** Data shown follows **
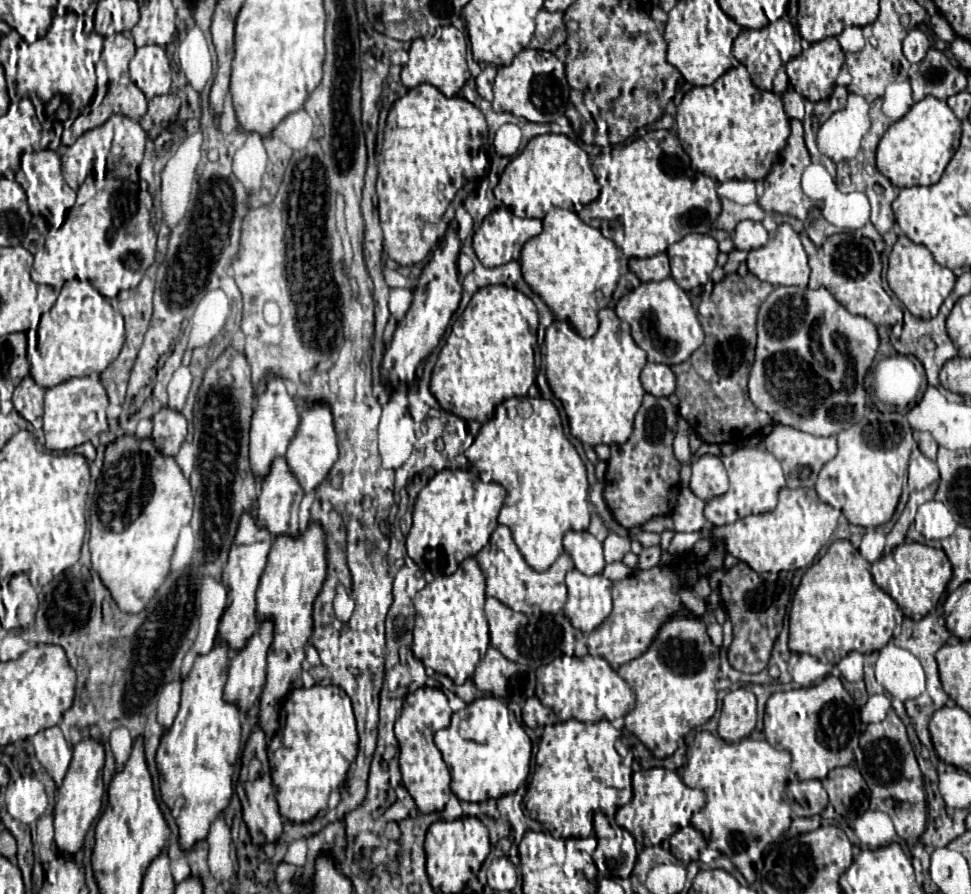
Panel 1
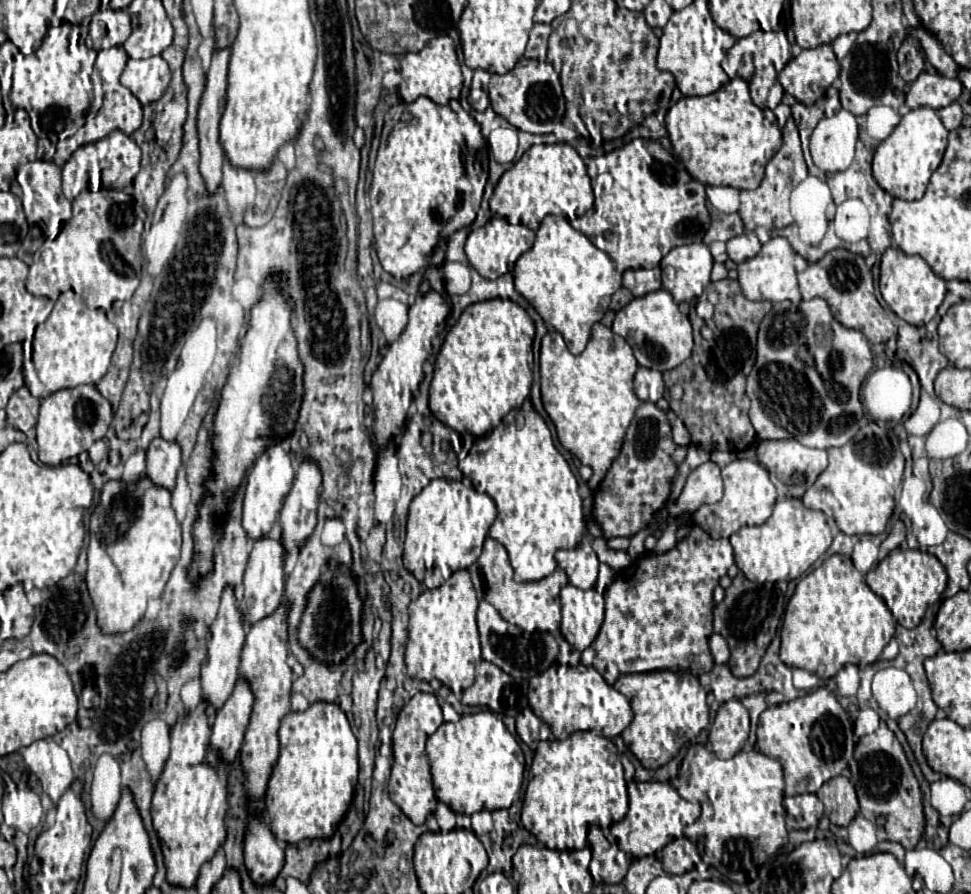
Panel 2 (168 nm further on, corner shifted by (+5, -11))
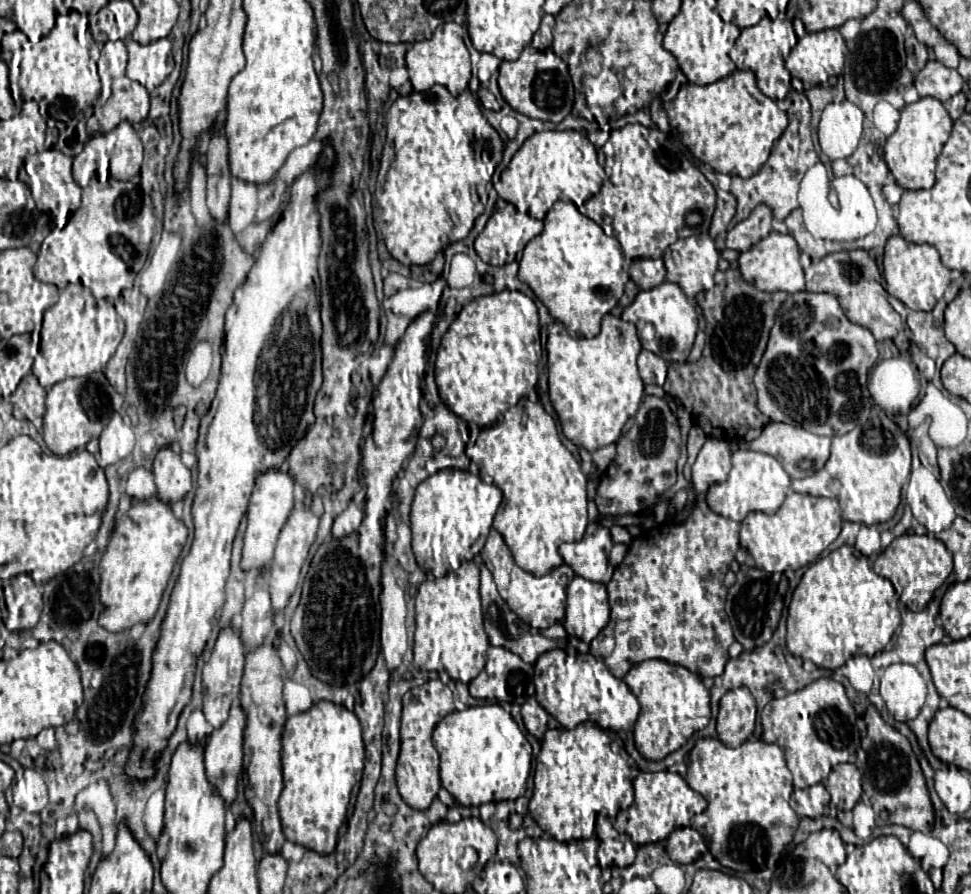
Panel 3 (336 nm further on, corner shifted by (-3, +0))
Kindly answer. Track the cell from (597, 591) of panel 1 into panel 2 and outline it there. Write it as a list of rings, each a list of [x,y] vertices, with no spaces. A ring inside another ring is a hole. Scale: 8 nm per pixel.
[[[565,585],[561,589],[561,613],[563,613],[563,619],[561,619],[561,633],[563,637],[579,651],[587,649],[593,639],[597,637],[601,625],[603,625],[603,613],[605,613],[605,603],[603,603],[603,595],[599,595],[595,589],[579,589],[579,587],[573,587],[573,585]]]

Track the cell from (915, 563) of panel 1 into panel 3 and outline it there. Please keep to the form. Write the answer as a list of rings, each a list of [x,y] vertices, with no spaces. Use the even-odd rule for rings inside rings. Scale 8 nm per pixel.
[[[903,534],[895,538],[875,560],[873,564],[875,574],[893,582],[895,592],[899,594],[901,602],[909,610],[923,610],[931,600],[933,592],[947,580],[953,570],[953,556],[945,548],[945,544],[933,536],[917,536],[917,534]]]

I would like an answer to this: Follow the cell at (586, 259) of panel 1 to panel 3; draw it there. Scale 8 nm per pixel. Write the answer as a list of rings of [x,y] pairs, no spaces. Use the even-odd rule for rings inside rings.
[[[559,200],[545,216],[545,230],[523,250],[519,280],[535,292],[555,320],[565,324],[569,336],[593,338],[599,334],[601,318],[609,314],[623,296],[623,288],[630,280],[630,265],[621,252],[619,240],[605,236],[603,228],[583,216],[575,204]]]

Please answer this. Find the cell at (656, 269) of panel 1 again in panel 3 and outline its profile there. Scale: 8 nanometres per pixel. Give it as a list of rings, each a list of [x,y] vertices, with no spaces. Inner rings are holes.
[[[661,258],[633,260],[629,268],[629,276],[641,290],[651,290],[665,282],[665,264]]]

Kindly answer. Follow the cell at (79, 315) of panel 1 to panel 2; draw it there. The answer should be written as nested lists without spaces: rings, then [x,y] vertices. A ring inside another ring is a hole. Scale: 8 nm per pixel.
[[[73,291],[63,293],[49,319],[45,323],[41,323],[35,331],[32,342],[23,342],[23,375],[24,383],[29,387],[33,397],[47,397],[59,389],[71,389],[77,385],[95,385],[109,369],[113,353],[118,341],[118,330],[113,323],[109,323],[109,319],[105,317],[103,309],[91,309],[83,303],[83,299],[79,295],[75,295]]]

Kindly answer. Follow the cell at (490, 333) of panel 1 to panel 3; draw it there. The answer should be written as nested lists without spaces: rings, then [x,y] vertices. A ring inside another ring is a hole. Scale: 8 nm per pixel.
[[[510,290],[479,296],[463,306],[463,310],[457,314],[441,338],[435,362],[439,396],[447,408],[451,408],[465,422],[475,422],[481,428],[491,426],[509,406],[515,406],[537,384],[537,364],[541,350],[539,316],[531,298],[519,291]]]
** End of Data shown **
** Data shown follows **
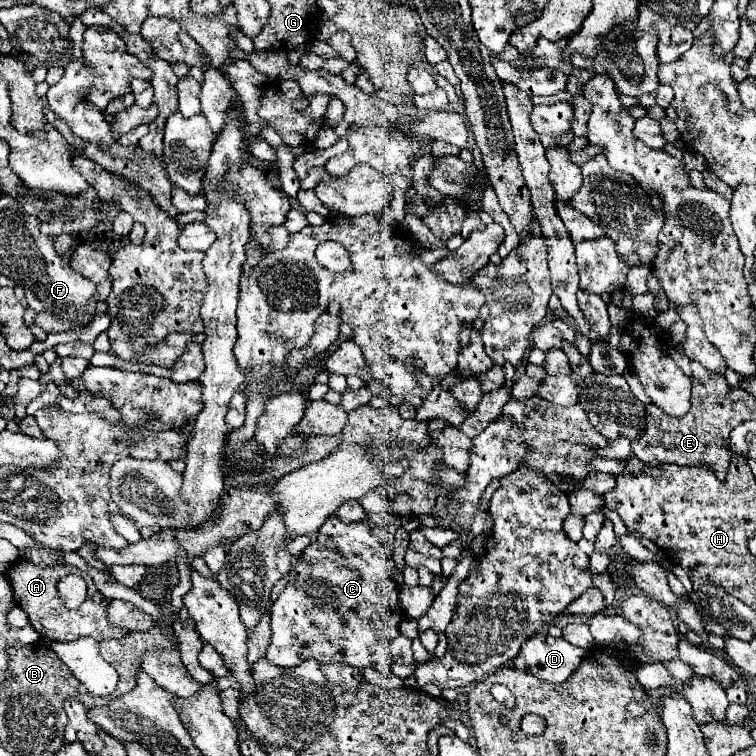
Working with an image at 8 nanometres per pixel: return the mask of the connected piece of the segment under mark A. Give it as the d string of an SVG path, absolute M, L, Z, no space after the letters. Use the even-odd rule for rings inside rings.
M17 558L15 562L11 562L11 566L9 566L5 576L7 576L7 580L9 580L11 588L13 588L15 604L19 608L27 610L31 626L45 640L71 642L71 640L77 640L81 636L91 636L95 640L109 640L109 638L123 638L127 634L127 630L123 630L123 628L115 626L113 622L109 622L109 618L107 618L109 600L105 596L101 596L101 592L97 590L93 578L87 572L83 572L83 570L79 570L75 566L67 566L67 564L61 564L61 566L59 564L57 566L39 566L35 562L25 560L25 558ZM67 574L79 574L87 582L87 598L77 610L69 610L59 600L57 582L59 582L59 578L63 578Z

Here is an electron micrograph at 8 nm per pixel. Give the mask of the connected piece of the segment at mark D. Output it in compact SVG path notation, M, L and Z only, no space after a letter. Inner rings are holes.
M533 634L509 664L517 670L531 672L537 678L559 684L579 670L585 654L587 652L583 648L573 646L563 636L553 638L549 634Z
** End of Data shown **
● Work order:
Above are the records; copy each line from them that includes the string "shifted".

● Problem solution:
Panel 2 (168 nm further on, corner shifted by (+5, -11))
Panel 3 (336 nm further on, corner shifted by (-3, +0))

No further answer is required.